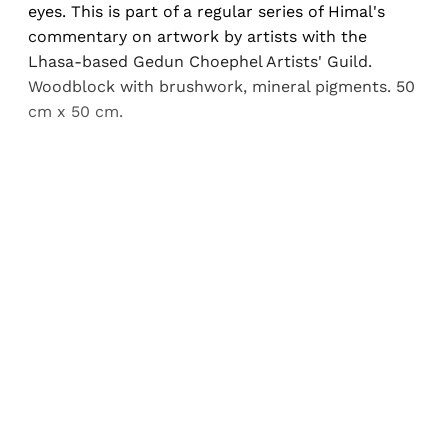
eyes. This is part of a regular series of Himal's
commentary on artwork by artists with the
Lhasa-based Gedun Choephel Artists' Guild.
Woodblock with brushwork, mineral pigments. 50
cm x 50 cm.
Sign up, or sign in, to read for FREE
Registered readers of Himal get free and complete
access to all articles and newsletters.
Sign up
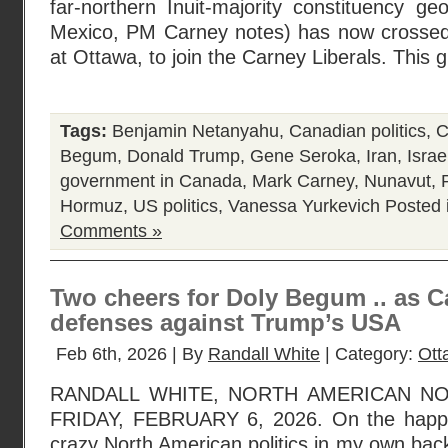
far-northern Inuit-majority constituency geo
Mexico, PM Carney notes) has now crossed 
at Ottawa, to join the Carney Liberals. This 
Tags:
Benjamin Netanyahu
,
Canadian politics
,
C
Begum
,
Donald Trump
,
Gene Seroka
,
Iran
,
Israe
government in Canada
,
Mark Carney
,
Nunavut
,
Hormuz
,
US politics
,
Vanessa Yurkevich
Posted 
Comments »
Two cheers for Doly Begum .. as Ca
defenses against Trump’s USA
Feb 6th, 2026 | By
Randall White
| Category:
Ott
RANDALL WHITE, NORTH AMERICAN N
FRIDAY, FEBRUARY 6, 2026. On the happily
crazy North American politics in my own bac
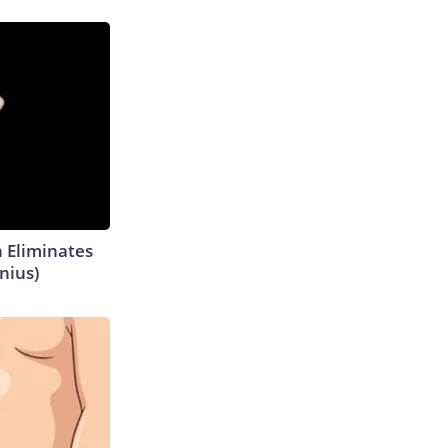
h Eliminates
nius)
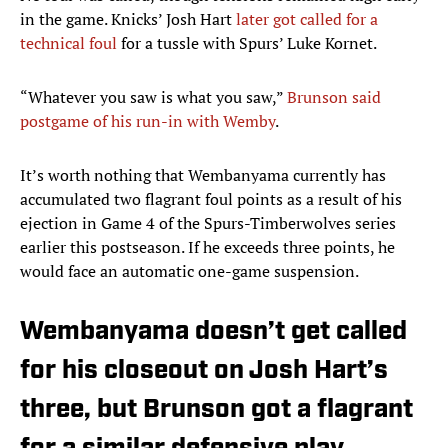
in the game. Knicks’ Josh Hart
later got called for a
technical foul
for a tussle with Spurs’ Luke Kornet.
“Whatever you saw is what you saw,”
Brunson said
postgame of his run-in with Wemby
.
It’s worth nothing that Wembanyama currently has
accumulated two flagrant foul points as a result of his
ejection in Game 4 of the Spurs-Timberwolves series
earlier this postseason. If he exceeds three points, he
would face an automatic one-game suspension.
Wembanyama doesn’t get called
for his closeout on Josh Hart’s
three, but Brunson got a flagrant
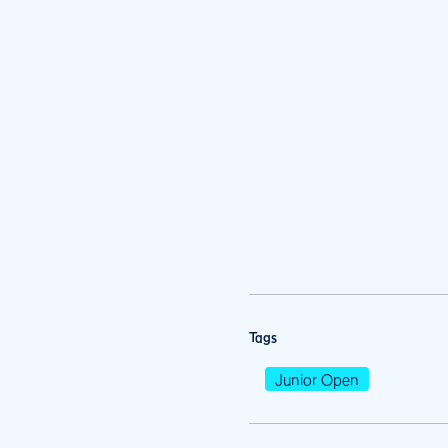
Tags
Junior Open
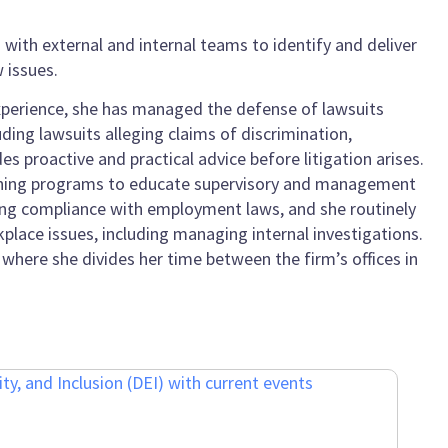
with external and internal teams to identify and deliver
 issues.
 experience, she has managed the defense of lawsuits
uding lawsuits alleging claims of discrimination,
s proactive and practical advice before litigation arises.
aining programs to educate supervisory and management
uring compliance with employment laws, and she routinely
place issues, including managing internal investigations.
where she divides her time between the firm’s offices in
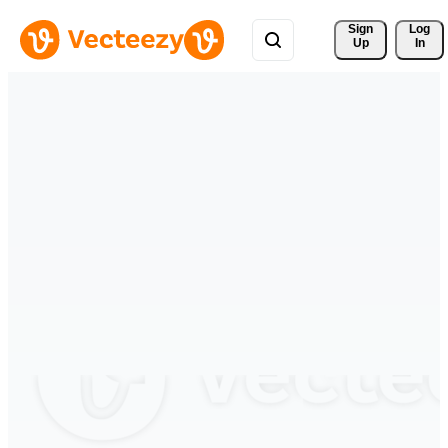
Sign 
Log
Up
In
__________________________________________________
*EXERCISE DETAILS:* Would you filter the records and copy each line that contains the word "Josh"?

*RESPONSE:*
in the game. Knicks’ Josh Hart
for his closeout on Josh Hart’s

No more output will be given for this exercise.